__What to work on__.
Print the data exactly as written, but leave out each picture.

__Data provided__.
________________________
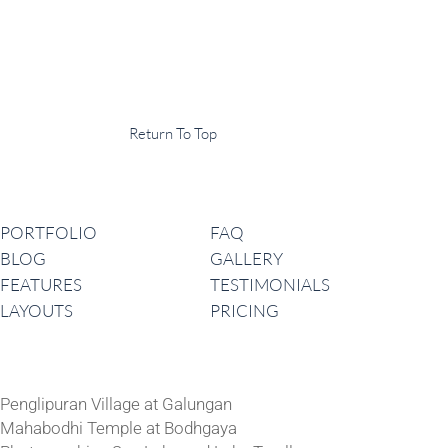
Display Agency
This is an example of some text widget in the footer template part. It
can be used to provide a short description of your business or website.
Copyright © 2020 ·
Return To Top
Navigation
PORTFOLIO
FAQ
BLOG
GALLERY
FEATURES
TESTIMONIALS
LAYOUTS
PRICING
Latest News
Penglipuran Village at Galungan
Mahabodhi Temple at Bodhgaya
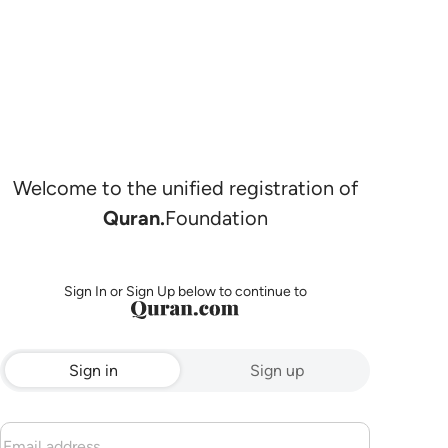
Welcome to the unified registration of
Quran.
Foundation
Sign In or Sign Up below to continue to
Sign in
Sign up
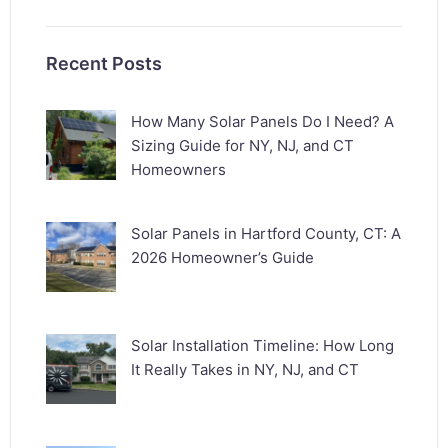
Recent Posts
How Many Solar Panels Do I Need? A
Sizing Guide for NY, NJ, and CT
Homeowners
Solar Panels in Hartford County, CT: A
2026 Homeowner’s Guide
Solar Installation Timeline: How Long
It Really Takes in NY, NJ, and CT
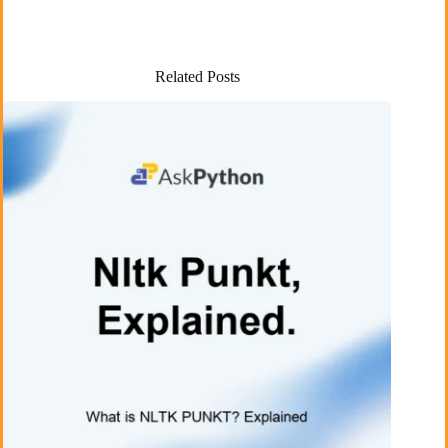
Related Posts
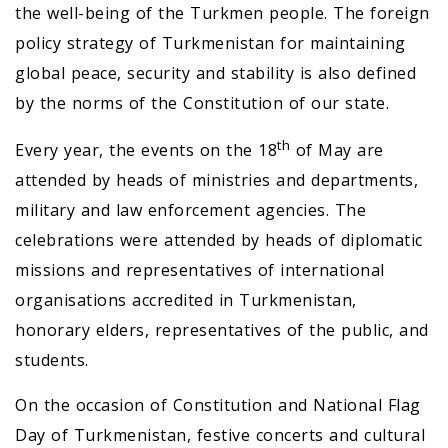
the well-being of the Turkmen people. The foreign
policy strategy of Turkmenistan for maintaining
global peace, security and stability is also defined
by the norms of the Constitution of our state.
th
Every year, the events on the 18
of May are
attended by heads of ministries and departments,
military and law enforcement agencies. The
celebrations were attended by heads of diplomatic
missions and representatives of international
organisations accredited in Turkmenistan,
honorary elders, representatives of the public, and
students.
On the occasion of Constitution and National Flag
Day of Turkmenistan, festive concerts and cultural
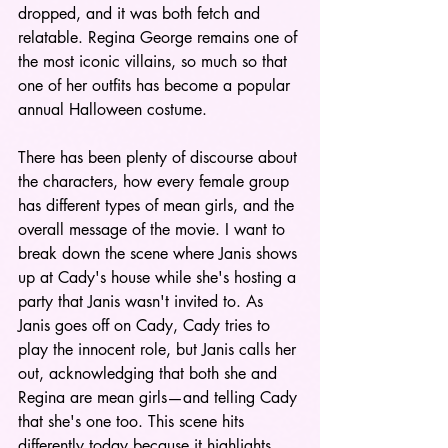
dropped, and it was both fetch and 
relatable. Regina George remains one of 
the most iconic villains, so much so that 
one of her outfits has become a popular 
annual Halloween costume. 
There has been plenty of discourse about 
the characters, how every female group 
has different types of mean girls, and the 
overall message of the movie.
I want to 
break down the scene where Janis shows 
up at Cady's house while she's hosting a 
party that Janis wasn't invited to. As 
Janis goes off on Cady, Cady tries to 
play the innocent role, but Janis calls her 
out, acknowledging that both she and 
Regina are mean girls—and telling Cady 
that she's one too. This scene hits 
differently today because it highlights 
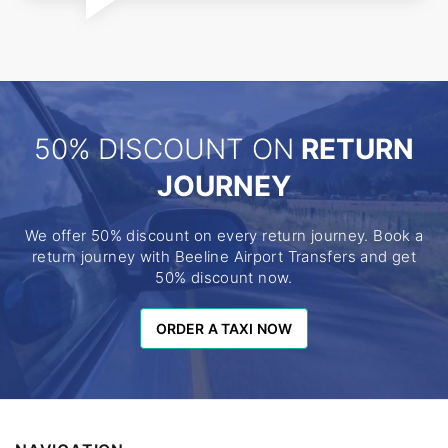
50% DISCOUNT ON
RETURN
JOURNEY
We offer 50% discount on every return journey. Book a
return journey with Beeline Airport Transfers and get
50% discount now.
ORDER A TAXI NOW
ORDER A TAXI NOW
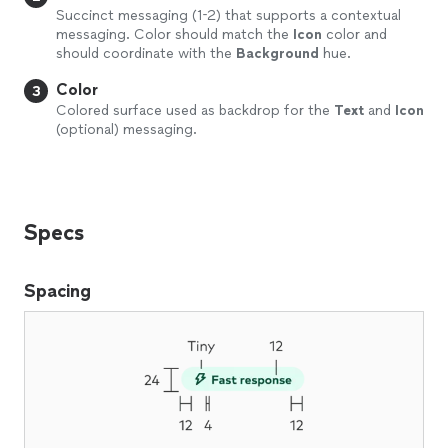
Succinct messaging (1-2) that supports a contextual
messaging. Color should match the
Icon
color and
should coordinate with the
Background
hue.
Color
3
Colored surface used as backdrop for the
Text
and
Icon
(optional) messaging.
Specs
Spacing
________________________
__Solution for this task__.
Display Agency
This is an example of some text widget in the footer template part. It
can be used to provide a short description of your business or website.
Copyright © 2020 ·
Return To Top
Navigation
PORTFOLIO
FAQ
BLOG
GALLERY
FEATURES
TESTIMONIALS
LAYOUTS
PRICING
Latest News
Penglipuran Village at Galungan
Mahabodhi Temple at Bodhgaya
Welcome to the unified registration of
Quran.
Foundation
Sign In or Sign Up below to continue to
Sign in
Sign up
Recent Posts
How Many Solar Panels Do I Need? A
Sizing Guide for NY, NJ, and CT
Homeowners
Solar Panels in Hartford County, CT: A
2026 Homeowner’s Guide
Solar Installation Timeline: How Long
It Really Takes in NY, NJ, and CT
Related Posts
the well-being of the Turkmen people. The foreign
policy strategy of Turkmenistan for maintaining
global peace, security and stability is also defined
by the norms of the Constitution of our state.
th
Every year, the events on the 18
of May are
attended by heads of ministries and departments,
military and law enforcement agencies. The
celebrations were attended by heads of diplomatic
missions and representatives of international
organisations accredited in Turkmenistan,
honorary elders, representatives of the public, and
students.
On the occasion of Constitution and National Flag
Day of Turkmenistan, festive concerts and cultural
dropped, and it was both fetch and 
relatable. Regina George remains one of 
the most iconic villains, so much so that 
one of her outfits has become a popular 
annual Halloween costume. 
There has been plenty of discourse about 
the characters, how every female group 
has different types of mean girls, and the 
overall message of the movie.
I want to 
break down the scene where Janis shows 
up at Cady's house while she's hosting a 
party that Janis wasn't invited to. As 
Janis goes off on Cady, Cady tries to 
play the innocent role, but Janis calls her 
out, acknowledging that both she and 
Regina are mean girls—and telling Cady 
that she's one too. This scene hits 
differently today because it highlights 
50% DISCOUNT ON
RETURN
JOURNEY
We offer 50% discount on every return journey. Book a
return journey with Beeline Airport Transfers and get
50% discount now.
ORDER A TAXI NOW
ORDER A TAXI NOW
Succinct messaging (1-2) that supports a contextual
messaging. Color should match the
Icon
color and
should coordinate with the
Background
hue.
Color
3
Colored surface used as backdrop for the
Text
and
Icon
(optional) messaging.
Specs
Spacing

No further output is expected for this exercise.